Beispiel SAP Cloud: Bei einem Partnerunternehmen wird SAP C4C, also die SAP Cloud CRM Lösung verwendet. Die erste Hürde besteht hier bereits, wenn eine Support Anfrage an SAP SE gestellt werden soll. Das Ticketsystem für SAP C4C ist nämlich nicht in das altbekannte und bewährte „OSS Ticketsystem“, heute als SAP Support Portal bekannt, eingebunden. Erst durch die Hilfe eines externen SAP C4C Beraters konnte die Support Anfragen erstellt werden. Notwendig war dazu die Nutzung des Internet Explorer mit Microsoft Silverlight. Die Umstellung auf die neue Fiori Oberfläche ist aktuell noch im Gange und führt zu vielfältigen Problemen, die diesen Blog aber sprengen würde. Das Ergebnis nach mehrmaligem Hin und Her ähnelt jenem vom ersten Beispiel. Meine Anfrage betrifft die Einbindung von NextCloud über WebDav. Leider ist die Dokumentation dazu sehr dünn, nicht mal für Sharepoint Zugriff über WebDav lässt sich etwas in Erfahrung bringen. Die Anbindung ist gemäß der Dokumentation eingestellt, funktioniert aber einfach nicht, es gibt nicht mal eine Fehlermeldung. Anstelle einer Verzeichnisstruktur erscheint ein leeres Fenster. Nebenbei bemerkt, rate ich generell dazu, Dokumente nicht in Public Clouds hochzuladen, sondern eben über WebDav auf den eigenen Server zuzugreifen.

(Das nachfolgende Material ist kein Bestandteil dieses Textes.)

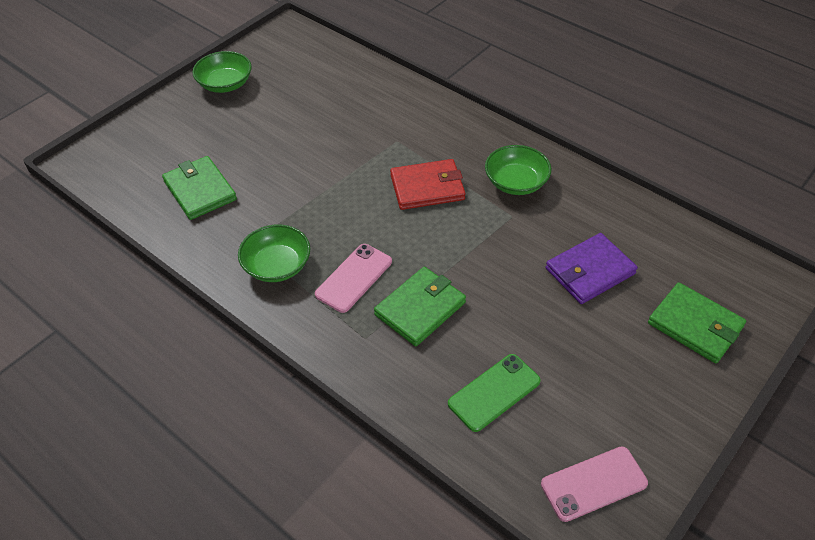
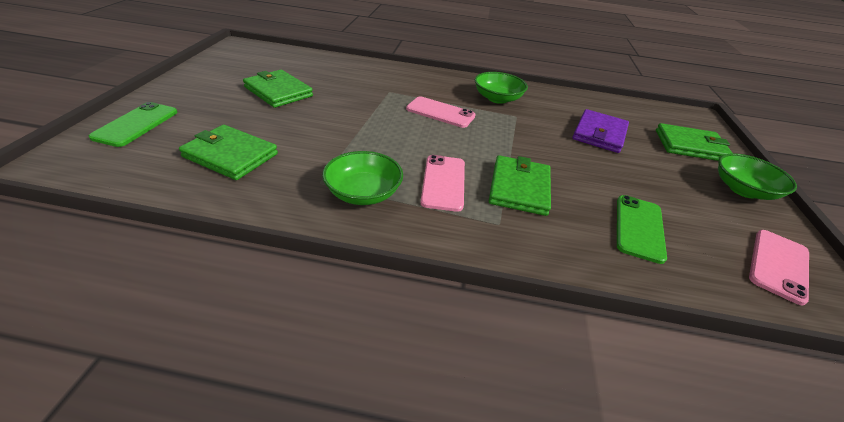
camera: 35 degrees left, 10 degrees down
(148, 133) = (136, 124): none -> green phone
(225, 84) = (202, 81): green bowl -> green bowl (743, 190)
(284, 115) = (278, 91): none -> green wallet
(427, 187) = (440, 112): red wallet -> pink phone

Meldung angelegt am 18.8.2017
Meldung vom Dienstleister (also SAP SE) vom 8.9.2017

Sehr geehrter Herr Kroiss,
Wir haben den von Ihnen gemeldeten Vorfall analysiert, jedoch ist es uns leider nicht möglich, den Fehler auf unserer Seite nachzustellen. Bitte sehen sie hierzu den angehängten Screenshot. [Meine Anmerkung: Am Screenshot ist der Fehler zu sehen, nämlich das leere WebDav Fenster] Wir würden Sie daher bitten, noch einmal zu prüfen, ob der Fehler weiterhin auftritt. Sollte dies nicht der Fall sein, würden wir Sie bitten, uns mitzuteilen, welchen Browser Sie verwenden.
Vielen Dank.
X.Y., Support Engineer, SAP Cloud Product Support

Zeitraum: Die Fehlermeldung ist vom 18. August 2017.
Status: Ungelöst aus meiner Sicht
Ich lade SAP SE, Partner oder Kunden von SAP ein, sich diesem Problem anzunehmen. Jeder Lösungsvorschlag ist willkommen.

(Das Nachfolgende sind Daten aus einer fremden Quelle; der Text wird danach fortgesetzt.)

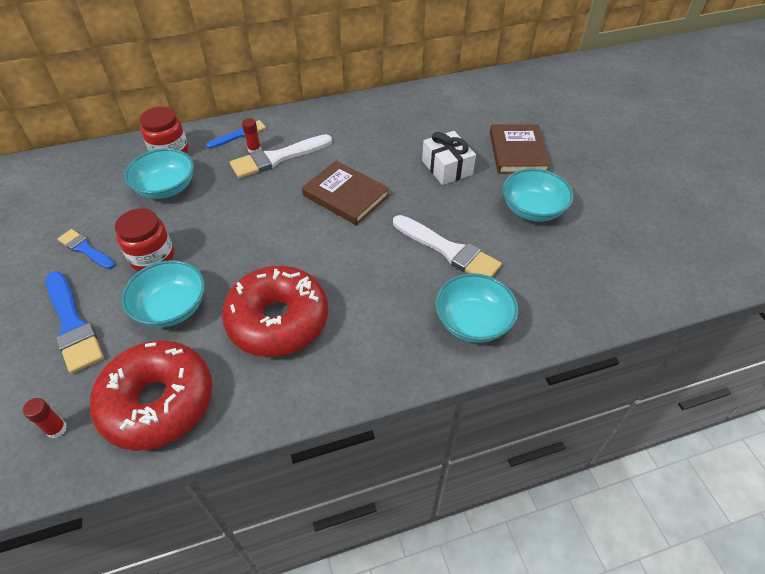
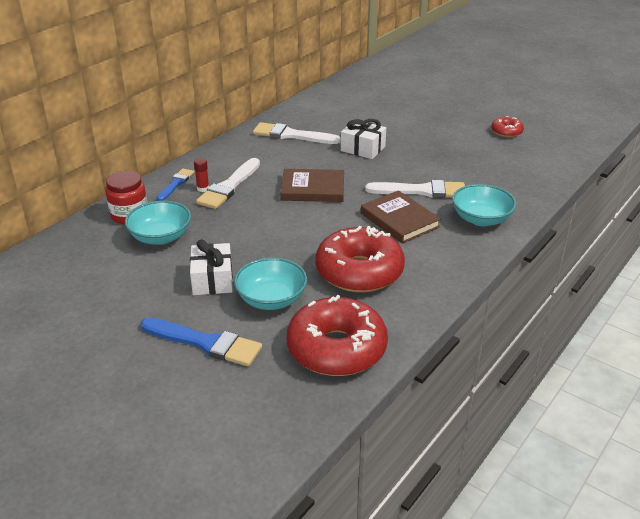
camera: 35 degrees left, 15 degrees down
(56, 429) = (282, 398): red glue stick -> none
(85, 249) = (146, 299): blue brush -> none
(152, 257) = (212, 280): red jar -> white gift
(396, 121) = (291, 135): none -> white brush
(517, 152) = (398, 124): brown book -> brown book (399, 220)
(532, 209) = (445, 151): turquoise bowl -> none
(635, 214) = (506, 132): none -> red donut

Sollte es Neuigkeiten zu diesen 2 Beispielen geben, werde ich diesen Blog aktualisieren. Mich ärgert diese „freundliche Unverbindlichkeit“ des Cloud Supports. Diesen Beitrag habe ich auch verfasst, um zu untermalen, warum Open7 sich auf Lösungen konzentriert, wo sie die Wahl haben, auf welchem Server diese installiert werden. Der Support fängt damit bei ihrer internen IT an, geht dann weiter über die Betreuung eines IT Partners ihrer Wahl oder des Herstellers und wird meist auch von der weltweiten Community unterstützt. Und wenn alle Stricke reißen, können sie auch selbst den Source Code verändern. So sieht die IT-Welt aus Open7 Sicht aus.